Pourtant la Russie redoute le poids industriel et politique de la Chine, qui s’affirme chaque jour davantage. Une crainte confortée par le déclin démographique russe, (la population est passée de 150 millions en 1990 à 143 millions aujourd’hui, pour s’établir sans doute autour de 120 millions en 2040). Si les relations entre la Chine et la Russie se sont améliorées depuis la fin des années 1990, elles demeurent donc marquées par une méfiance mutuelle. Les années 2000-2010 ont été marquées par la signature de plusieurs accords énergétiques avec la RPC, mais dont la portée demeure encore limitée, puisque la Russie en dépit de sa proximité géographique avec la Chine, ne couvre que 6 % de ses importations. Et la fourniture d’hydrocarbures à Pékin implique la construction de nouvelles et coûteuses infrastructures à travers la partie orientale du pays.

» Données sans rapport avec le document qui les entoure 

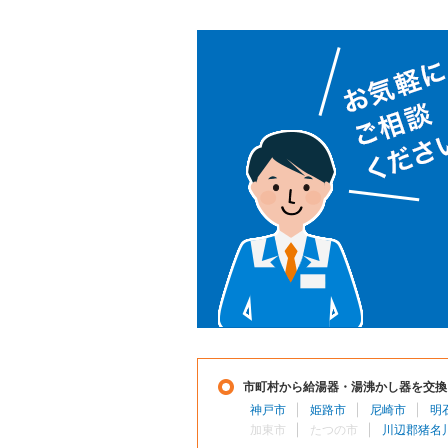
市町村から給湯器・湯沸かし器を交換
神戸市
姫路市
尼崎市
明
加東市
たつの市
川辺郡猪名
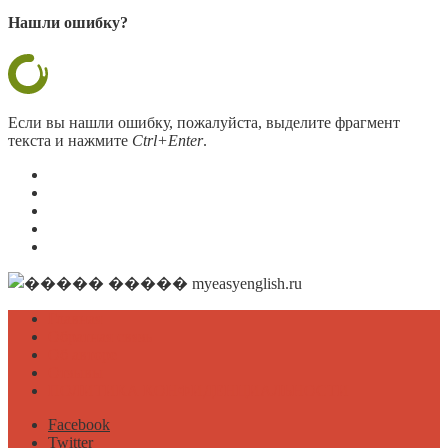
Нашли ошибку?
Если вы нашли ошибку, пожалуйста, выделите фрагмент
текста и нажмите
Ctrl+Enter
.
Главная
Обратная связь
Об авторе
Отзывы
ПОЛИТИКА КОНФИДЕНЦИАЛЬНОСТИ
Главная
Обратная связь
Об авторе
Отзывы
ПОЛИТИКА КОНФИДЕНЦИАЛЬНОСТИ
Facebook
Twitter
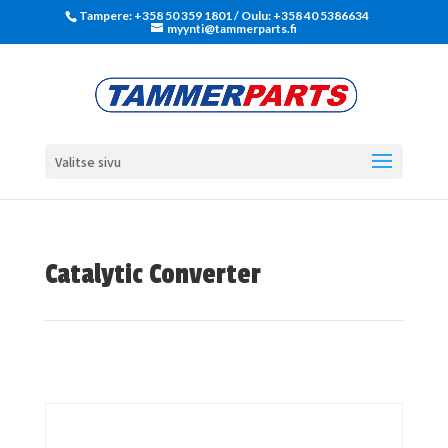
Tampere: +358 50 359 1801‬ / Oulu: +358 40 5386634
myynti@tammerparts.fi
Valitse sivu
Catalytic Converter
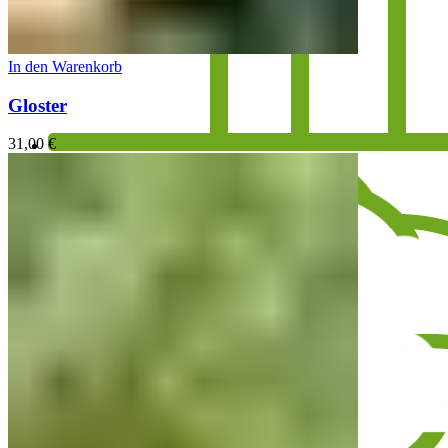
In den Warenkorb
Gloster
31,00
€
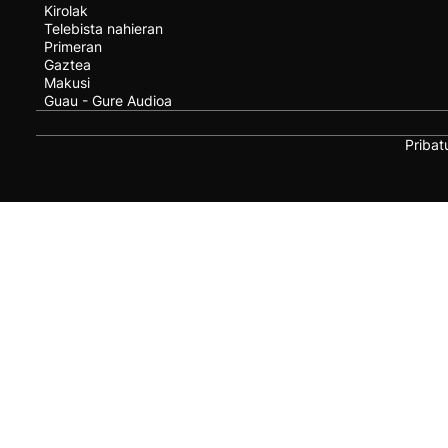
Kirolak
Telebista nahieran
Primeran
Gaztea
Makusi
Guau - Gure Audioa
Pribat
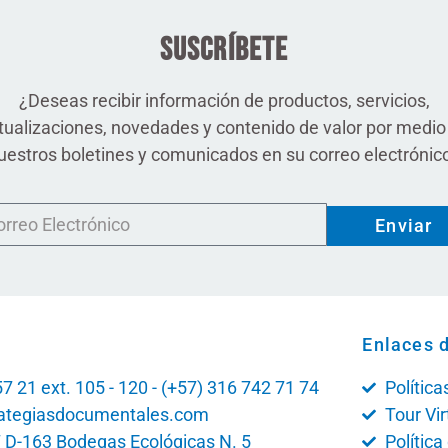
Suscríbete
¿Deseas recibir información de productos, servicios,
tualizaciones, novedades y contenido de valor por medio
uestros boletines y comunicados en su correo electrónic
Enviar
Enlaces d
7 21 ext. 105 - 120 - (+57) 316 742 71 74
Polític
ategiasdocumentales.com
Tour Vir
7 D-163 Bodegas Ecológicas N. 5
Polític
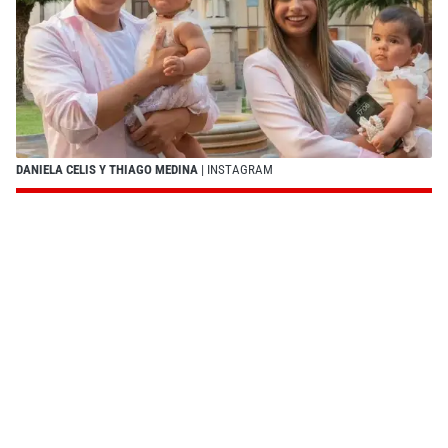
DANIELA CELIS Y THIAGO MEDINA
| INSTAGRAM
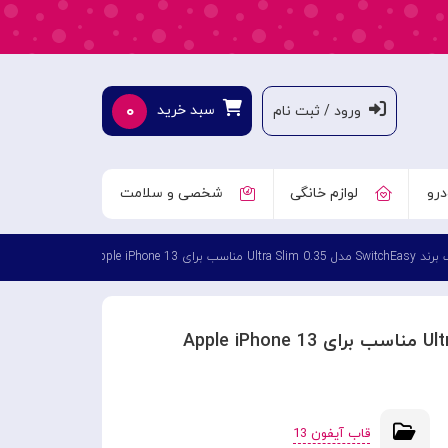
۰
سبد خرید
ورود / ثبت نام
درو
لوازم خانگی
شخصی و سلامت
0.3 Ultra Slim مناسب برای Apple iPhone 13
قاب آیفون 13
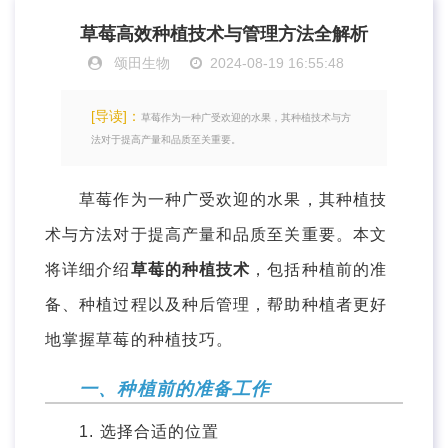
草莓高效种植技术与管理方法全解析
颂田生物
2024-08-19 16:55:48
[导读]：
草莓作为一种广受欢迎的水果，其种植技术与方
法对于提高产量和品质至关重要。
草莓作为一种广受欢迎的水果，其种植技
术与方法对于提高产量和品质至关重要。本文
将详细介绍
草莓的种植技术
，包括种植前的准
备、种植过程以及种后管理，帮助种植者更好
地掌握草莓的种植技巧。
一、种植前的准备工作
1. 选择合适的位置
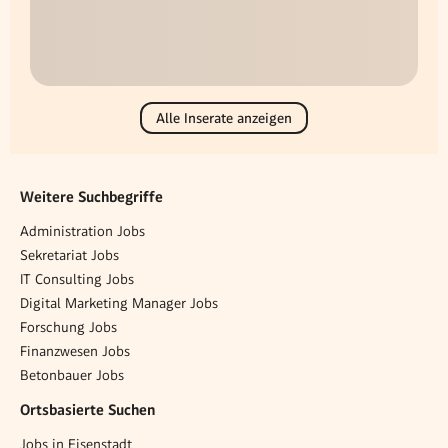
Alle Inserate anzeigen
Weitere Suchbegriffe
Administration Jobs
Sekretariat Jobs
IT Consulting Jobs
Digital Marketing Manager Jobs
Forschung Jobs
Finanzwesen Jobs
Betonbauer Jobs
Ortsbasierte Suchen
Jobs in Eisenstadt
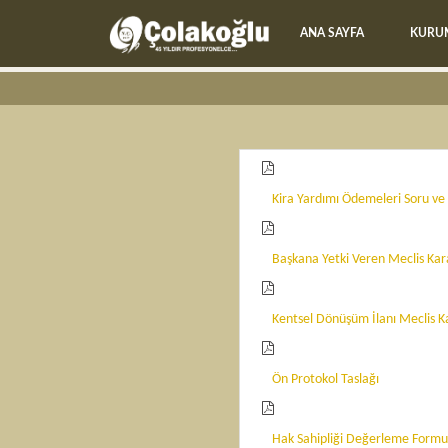
ANA SAYFA
KURU
Kira Yardımı Ödemeleri Soru ve
Başkana Yetki Veren Meclis Kar
Kentsel Dönüşüm İlanı Meclis K
Ön Protokol Taslağı
Hak Sahipliği Değerleme Formu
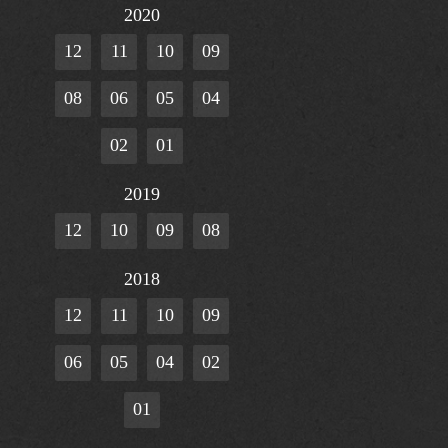
2020
12
11
10
09
08
06
05
04
02
01
2019
12
10
09
08
2018
12
11
10
09
06
05
04
02
01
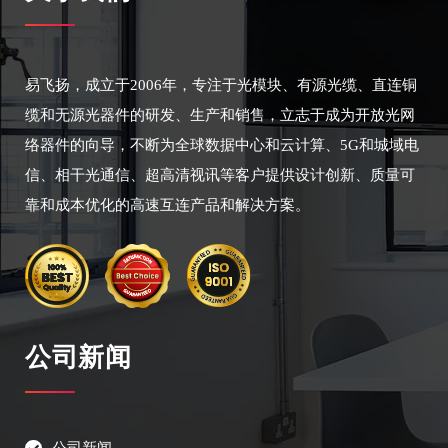
易飞扬，成立于2006年，专注于光模块、有源光缆、直连铜
缆和无源光器件的研发、生产和销售，立志于成为开放光网
络器件的向导，不断为全球数据中心和云计算、5G和城域电
信、相干光通信、超高清视讯等客户提供设计创新、质量可
靠和成本优化的高速互连产品和解决方案。
公司新闻
公司新闻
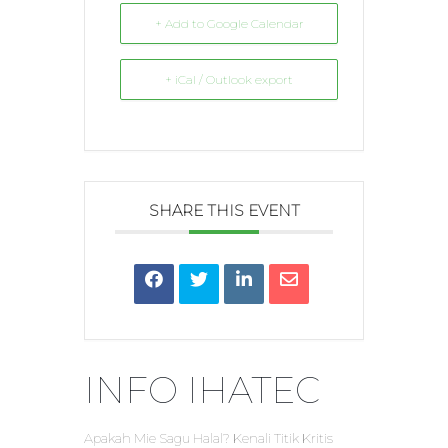
+ Add to Google Calendar
+ iCal / Outlook export
SHARE THIS EVENT
INFO IHATEC
Apakah Mie Sagu Halal? Kenali Titik Kritis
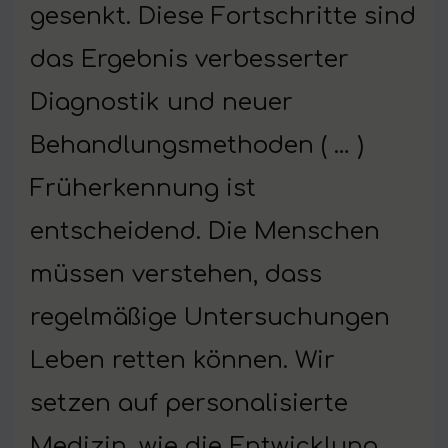
gesenkt. Diese Fortschritte sind
das Ergebnis verbesserter
Diagnostik und neuer
Behandlungsmethoden ( … )
Früherkennung ist
entscheidend. Die Menschen
müssen verstehen, dass
regelmäßige Untersuchungen
Leben retten können. Wir
setzen auf personalisierte
Medizin, wie die Entwicklung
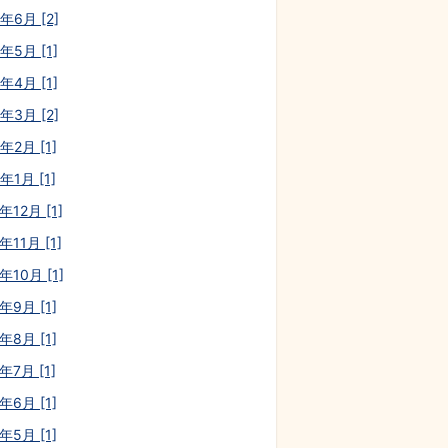
年6月 [2]
年5月 [1]
年4月 [1]
年3月 [2]
年2月 [1]
年1月 [1]
年12月 [1]
年11月 [1]
年10月 [1]
年9月 [1]
年8月 [1]
年7月 [1]
年6月 [1]
年5月 [1]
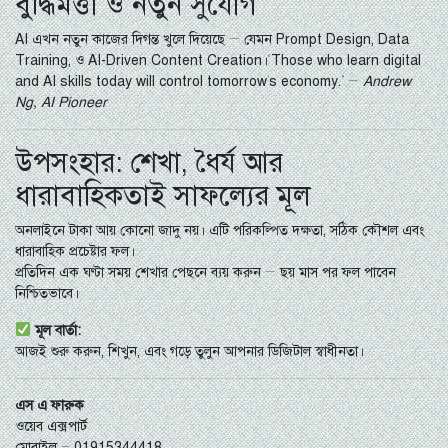
বুদ্ধিমত্তা ও নতুন সুযোগ
AI এখন নতুন কাজের দিগন্ত খুলে দিয়েছে — যেমন Prompt Design, Data
Training, ও AI-Driven Content Creation।“Those who learn digital
and AI skills today will control tomorrow’s economy.” —
Andrew
Ng, AI Pioneer
উপসংহার: শেখা, ধৈর্য আর
ধারাবাহিকতাই সাফল্যের মূল
অনলাইনে টাকা আয় কোনো জাদু নয়। এটি পরিকল্পিত দক্ষতা, সঠিক কৌশল এবং
ধারাবাহিক প্রচেষ্টার ফল।
প্রতিদিন এক ঘণ্টা সময় শেখার পেছনে ব্যয় করুন — ছয় মাস পর ফল পাবেন
নিশ্চিতভাবে।
মূল বার্তা:
আজই শুরু করুন, শিখুন, এবং গড়ে তুলুন আপনার ডিজিটাল স্বাধীনতা।
এস এ ফারুক
ওয়েব এক্সপার্ট
মোবাইল – 01915344418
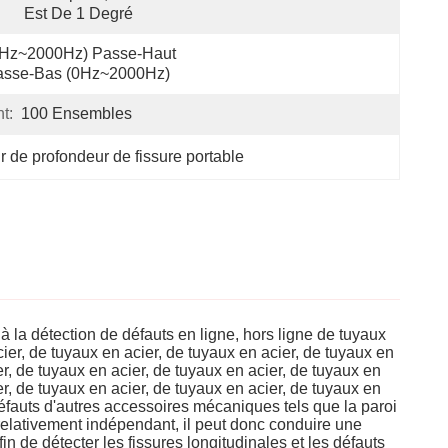
Est De 1 Degré
Hz~2000Hz) Passe-Haut 
asse-Bas (0Hz~2000Hz)
t:
100 Ensembles
r de profondeur de fissure portable
à la détection de défauts en ligne, hors ligne de tuyaux
cier, de tuyaux en acier, de tuyaux en acier, de tuyaux en
er, de tuyaux en acier, de tuyaux en acier, de tuyaux en
er, de tuyaux en acier, de tuyaux en acier, de tuyaux en
défauts d'autres accessoires mécaniques tels que la paroi
i relativement indépendant, il peut donc conduire une
 de détecter les fissures longitudinales et les défauts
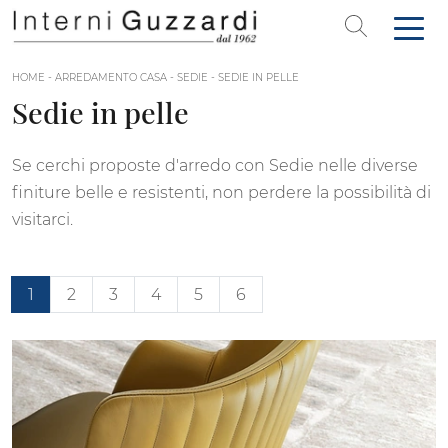
HOME
-
ARREDAMENTO CASA
-
SEDIE
-
SEDIE IN PELLE
Sedie in pelle
Se cerchi proposte d'arredo con Sedie nelle diverse
finiture belle e resistenti, non perdere la possibilità di
visitarci.
1
2
3
4
5
6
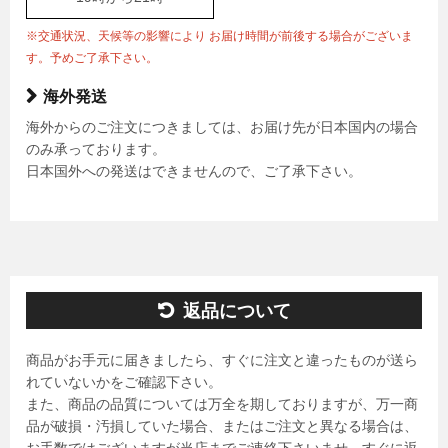
※交通状況、天候等の影響により お届け時間が前後する場合がございま
す。予めご了承下さい。
海外発送
海外からのご注文につきましては、お届け先が日本国内の場合
のみ承っております。
日本国外への発送はできませんので、ご了承下さい。
返品について
商品がお手元に届きましたら、すぐに注文と違ったものが送ら
れていないかをご確認下さい。
また、商品の品質については万全を期しておりますが、万一商
品が破損・汚損していた場合、またはご注文と異なる場合は、
お手数ではございますが当店までご連絡下さいませ。すぐに返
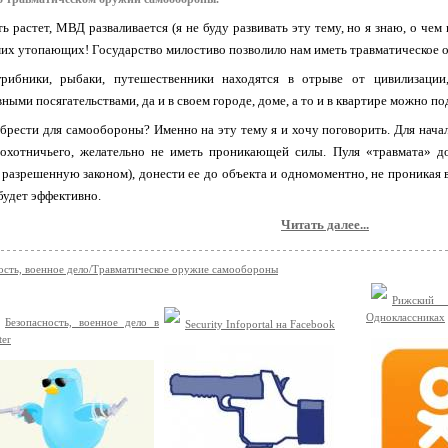
ь растет, МВД разваливается (я не буду развивать эту тему, но я знаю, о че
мих утопающих! Государство милостиво позволило нам иметь травматическое 
грибники, рыбаки, путешественники находятся в отрыве от цивилизации
ными посягательствами, да и в своем городе, доме, а то и в квартире можно 
брести для самообороны? Именно на эту тему я и хочу поговорить. Для нача
охотничьего, желательно не иметь проникающей силы. Пуля «травмата» до
разрешенную законом), донести ее до объекта и одномоментно, не проникая в
будет эффективно.
Читать далее...
ость, военное дело/Травматическое оружие самообороны
Рижски
Одноклассниках
Безопасность, военное дело в
Security Infoportal на Facebook
ter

Quel est l’avenir du projet alternatif, qui prévoyait de passer par la Turquie pour approvisionner l'Europe ?

Ces projets, particulièrement Nabucco, sont aujourd’hui compromis (notamment à cause des dissensions entre les principaux opérateurs du projet), ou présentent moins d’intérêts. Pourtant, les pays d’Asie centrale et de la Caspienne comme l’Azerbaïdjan et le Turkménistan n’ont pas intérêt à ne dépendre que de la Russie pour leurs exportations d’hydrocarbures. Ces anciennes républiques de l’URSS perdraient alors une part de leur souveraineté économique.

Vous disiez que la Russie fournit 32 % des importations de pétrole de l’Union. Ce pourcentage est-il voué à croître ? 

Oui, la coopération énergétique avec la Russie est sans doute vouée à se renforcer dans les prochaines années. Pour la Russie, le partenariat avec l’Europe présente également plusieurs avantages. La Russie est consciente que la demande en gaz naturel restera soutenue dans ce grand marché de 500 millions de consommateurs.

Moscou négocie avec 27 États, qui ne parviennent pas à s’entendre sur l’attitudeà tenir vis-à-vis d’elle. La majorité des gouvernements européens sont plutôt favorables à cette coopération – seuls certains pays de l’Est restent farouchement hostiles à Moscou, mais leur influence demeure faible.